== Given records ==
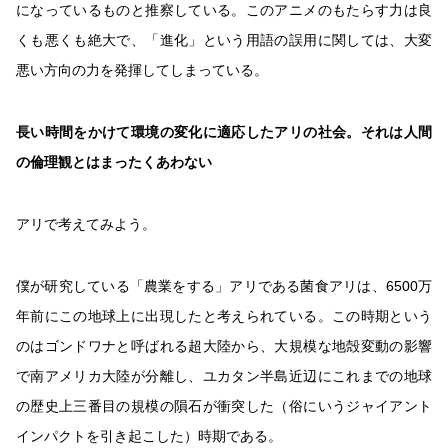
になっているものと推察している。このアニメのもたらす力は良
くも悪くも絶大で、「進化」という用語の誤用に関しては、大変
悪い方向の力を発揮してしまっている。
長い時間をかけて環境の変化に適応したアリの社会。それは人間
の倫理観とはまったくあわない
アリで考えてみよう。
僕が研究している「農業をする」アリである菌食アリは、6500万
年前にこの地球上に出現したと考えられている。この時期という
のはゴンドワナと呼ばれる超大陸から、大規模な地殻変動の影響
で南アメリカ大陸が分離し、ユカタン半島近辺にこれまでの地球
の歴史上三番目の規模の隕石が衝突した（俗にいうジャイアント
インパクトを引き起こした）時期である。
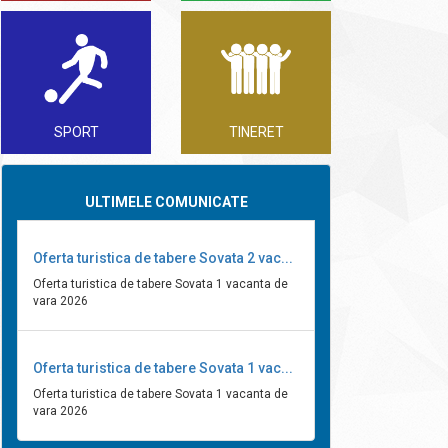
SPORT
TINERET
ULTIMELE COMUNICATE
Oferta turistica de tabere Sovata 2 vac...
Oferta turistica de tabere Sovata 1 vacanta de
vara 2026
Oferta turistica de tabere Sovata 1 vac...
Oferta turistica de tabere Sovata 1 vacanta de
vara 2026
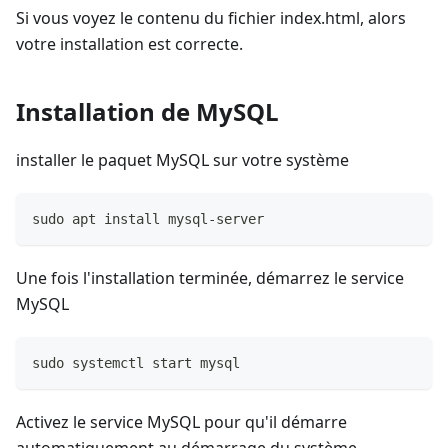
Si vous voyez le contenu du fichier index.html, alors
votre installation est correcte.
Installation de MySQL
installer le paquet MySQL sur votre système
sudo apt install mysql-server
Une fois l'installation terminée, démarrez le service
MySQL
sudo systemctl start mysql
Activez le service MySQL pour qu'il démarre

* * *

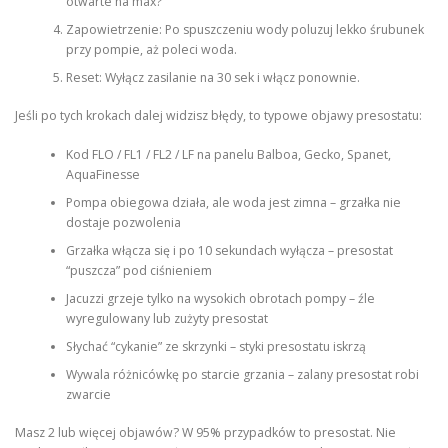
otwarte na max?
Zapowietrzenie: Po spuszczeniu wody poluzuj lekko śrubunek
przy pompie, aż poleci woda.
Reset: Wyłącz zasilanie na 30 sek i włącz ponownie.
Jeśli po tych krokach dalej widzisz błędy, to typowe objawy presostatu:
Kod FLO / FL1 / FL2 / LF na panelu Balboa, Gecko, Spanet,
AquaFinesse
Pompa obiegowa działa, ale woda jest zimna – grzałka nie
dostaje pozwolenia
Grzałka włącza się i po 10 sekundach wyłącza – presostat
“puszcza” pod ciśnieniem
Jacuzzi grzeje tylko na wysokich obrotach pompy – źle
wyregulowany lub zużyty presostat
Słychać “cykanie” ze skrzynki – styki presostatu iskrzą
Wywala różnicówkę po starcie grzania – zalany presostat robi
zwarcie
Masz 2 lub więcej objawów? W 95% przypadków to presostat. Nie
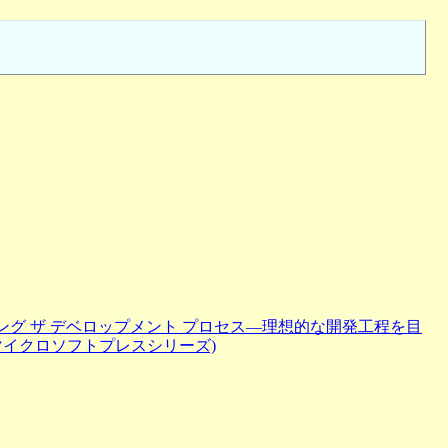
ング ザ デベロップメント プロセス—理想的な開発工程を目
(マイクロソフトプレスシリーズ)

== Problem statement ==
Show every line above in which the word "turistica" is found.

== Reply ==
Oferta turistica de tabere Sovata 2 vac...
Oferta turistica de tabere Sovata 1 vacanta de
Oferta turistica de tabere Sovata 1 vac...
Oferta turistica de tabere Sovata 1 vacanta de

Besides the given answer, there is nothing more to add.